Climate change is one of the defining societal and environmental challenges of the 21st century, for New Zealand and the planet.
Many aspects of our environment—such as sea level, air temperature, rainfall—have begun to change from their historical and natural norms globally due, largely, to the burning of fossil fuels. These changes are expected to grow larger in the coming decades. One of the many potential impacts climate change has for New Zealand is a change in our water cycle and freshwater resources. This has implications for wide sections of New Zealand—agriculture, biological conservation, Maori, hydropower generation, tourism, and so on.
To help New Zealanders understand climate change and prepare for its freshwater effects NIWA has developed an active research programme. Taking state-of-the-art climate change projections of the future, NIWA draws on its suite of hydrological models to infer changes in river flow, snow pack, and soil moisture among other environmental variables. This in turn sheds light on how flooding in a river may change, or whether water abstraction for irrigation will come under more or less pressure. NIWA continues to refine the underpinning modelling while using the latest climate change projections.

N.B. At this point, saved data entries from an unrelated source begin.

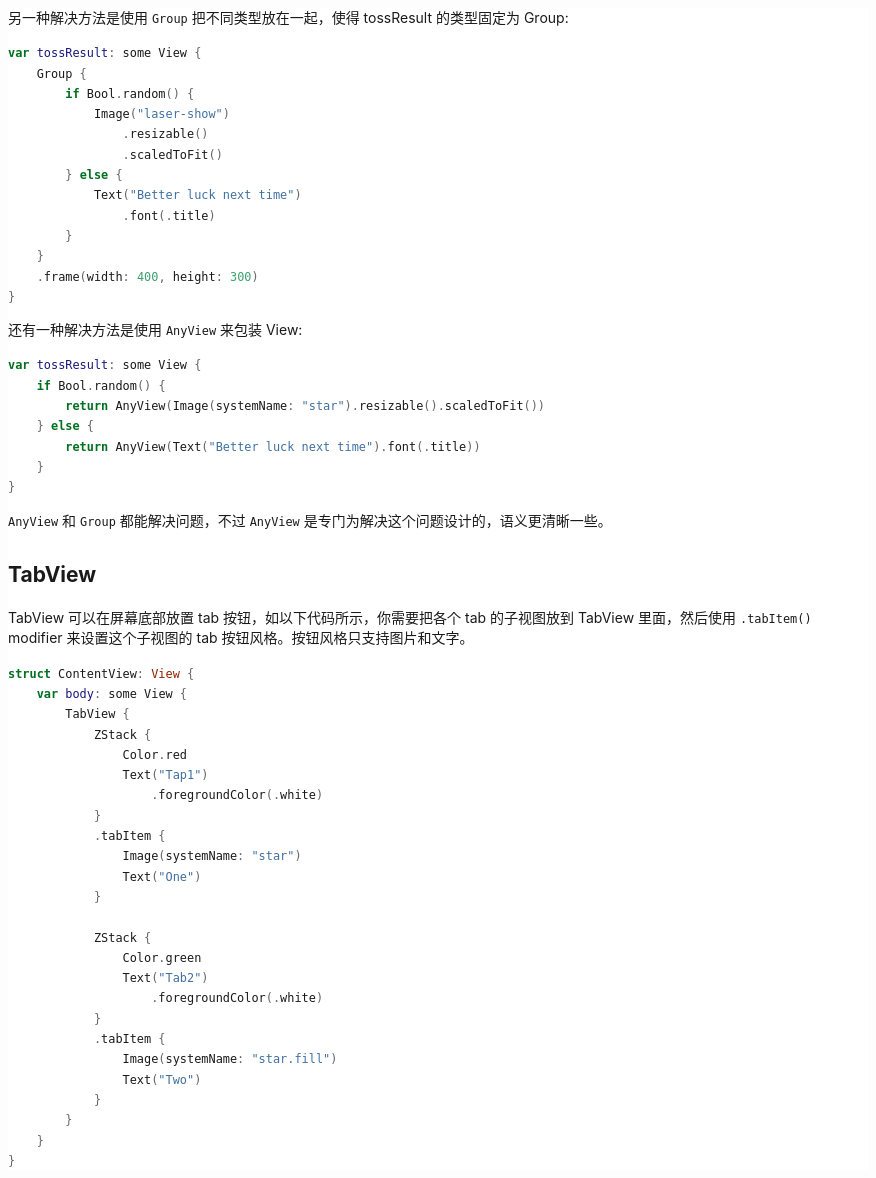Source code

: 另一种解决方法是使用 `Group` 把不同类型放在一起，使得 tossResult 的类型固定为 Group:

```swift
var tossResult: some View {
    Group {
        if Bool.random() {
            Image("laser-show")
                .resizable()
                .scaledToFit()
        } else {
            Text("Better luck next time")
                .font(.title)
        }
    }
    .frame(width: 400, height: 300)
}
```

还有一种解决方法是使用 `AnyView` 来包装 View:

```swift
var tossResult: some View {
    if Bool.random() {
        return AnyView(Image(systemName: "star").resizable().scaledToFit())
    } else {
        return AnyView(Text("Better luck next time").font(.title))
    }
}
```

`AnyView` 和 `Group` 都能解决问题，不过 `AnyView` 是专门为解决这个问题设计的，语义更清晰一些。


## TabView

TabView 可以在屏幕底部放置 tab 按钮，如以下代码所示，你需要把各个 tab 的子视图放到 TabView 里面，然后使用 `.tabItem()` modifier 来设置这个子视图的 tab 按钮风格。按钮风格只支持图片和文字。

```swift
struct ContentView: View {
    var body: some View {
        TabView {
            ZStack {
                Color.red
                Text("Tap1")
                    .foregroundColor(.white)
            }
            .tabItem {
                Image(systemName: "star")
                Text("One")
            }
            
            ZStack {
                Color.green
                Text("Tab2")
                    .foregroundColor(.white)
            }
            .tabItem {
                Image(systemName: "star.fill")
                Text("Two")
            }
        }
    }
}
```
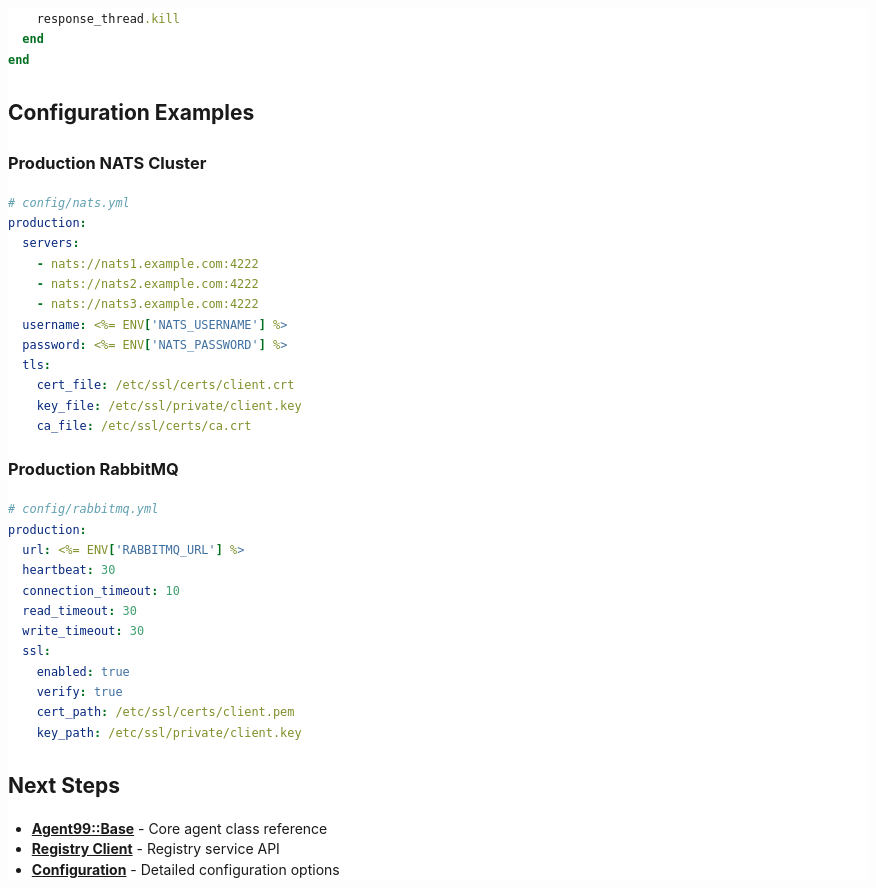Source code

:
 ```ruby
    response_thread.kill
  end
end
```

## Configuration Examples

### Production NATS Cluster

```yaml
# config/nats.yml
production:
  servers:
    - nats://nats1.example.com:4222
    - nats://nats2.example.com:4222
    - nats://nats3.example.com:4222
  username: <%= ENV['NATS_USERNAME'] %>
  password: <%= ENV['NATS_PASSWORD'] %>
  tls:
    cert_file: /etc/ssl/certs/client.crt
    key_file: /etc/ssl/private/client.key
    ca_file: /etc/ssl/certs/ca.crt
```

### Production RabbitMQ

```yaml
# config/rabbitmq.yml
production:
  url: <%= ENV['RABBITMQ_URL'] %>
  heartbeat: 30
  connection_timeout: 10
  read_timeout: 30
  write_timeout: 30
  ssl:
    enabled: true
    verify: true
    cert_path: /etc/ssl/certs/client.pem
    key_path: /etc/ssl/private/client.key
```

## Next Steps

- **[Agent99::Base](agent99-base.md)** - Core agent class reference
- **[Registry Client](registry-client.md)** - Registry service API
- **[Configuration](../operations/configuration.md)** - Detailed configuration options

This map depicts one potential effect of climate change by the 2090s using a simple river flow model and based on 2007 climate change projections.
In a warmer world New Zealand is exposed to more westerly airflow from the Tasman, and few easterlies. This would bring more precipitation to the Southern Alps in particular, resulting in higher river flows in rivers with alpine sources. This is seen quite vividly as Canterbury’s major rivers become wetter on average while their shorter nearby rivers tend to dry. The largest decline, in percentage terms, centres on parts of Hawke’s Bay.
NIWA continues to develop its modelling capability in this area, putting our high performance computing facility to good use with more advanced models and the latest climate change projections. As we gain an ever improving knowledge of the freshwater impacts of climate change we can begin to develop ever more targeted adaptation strategies.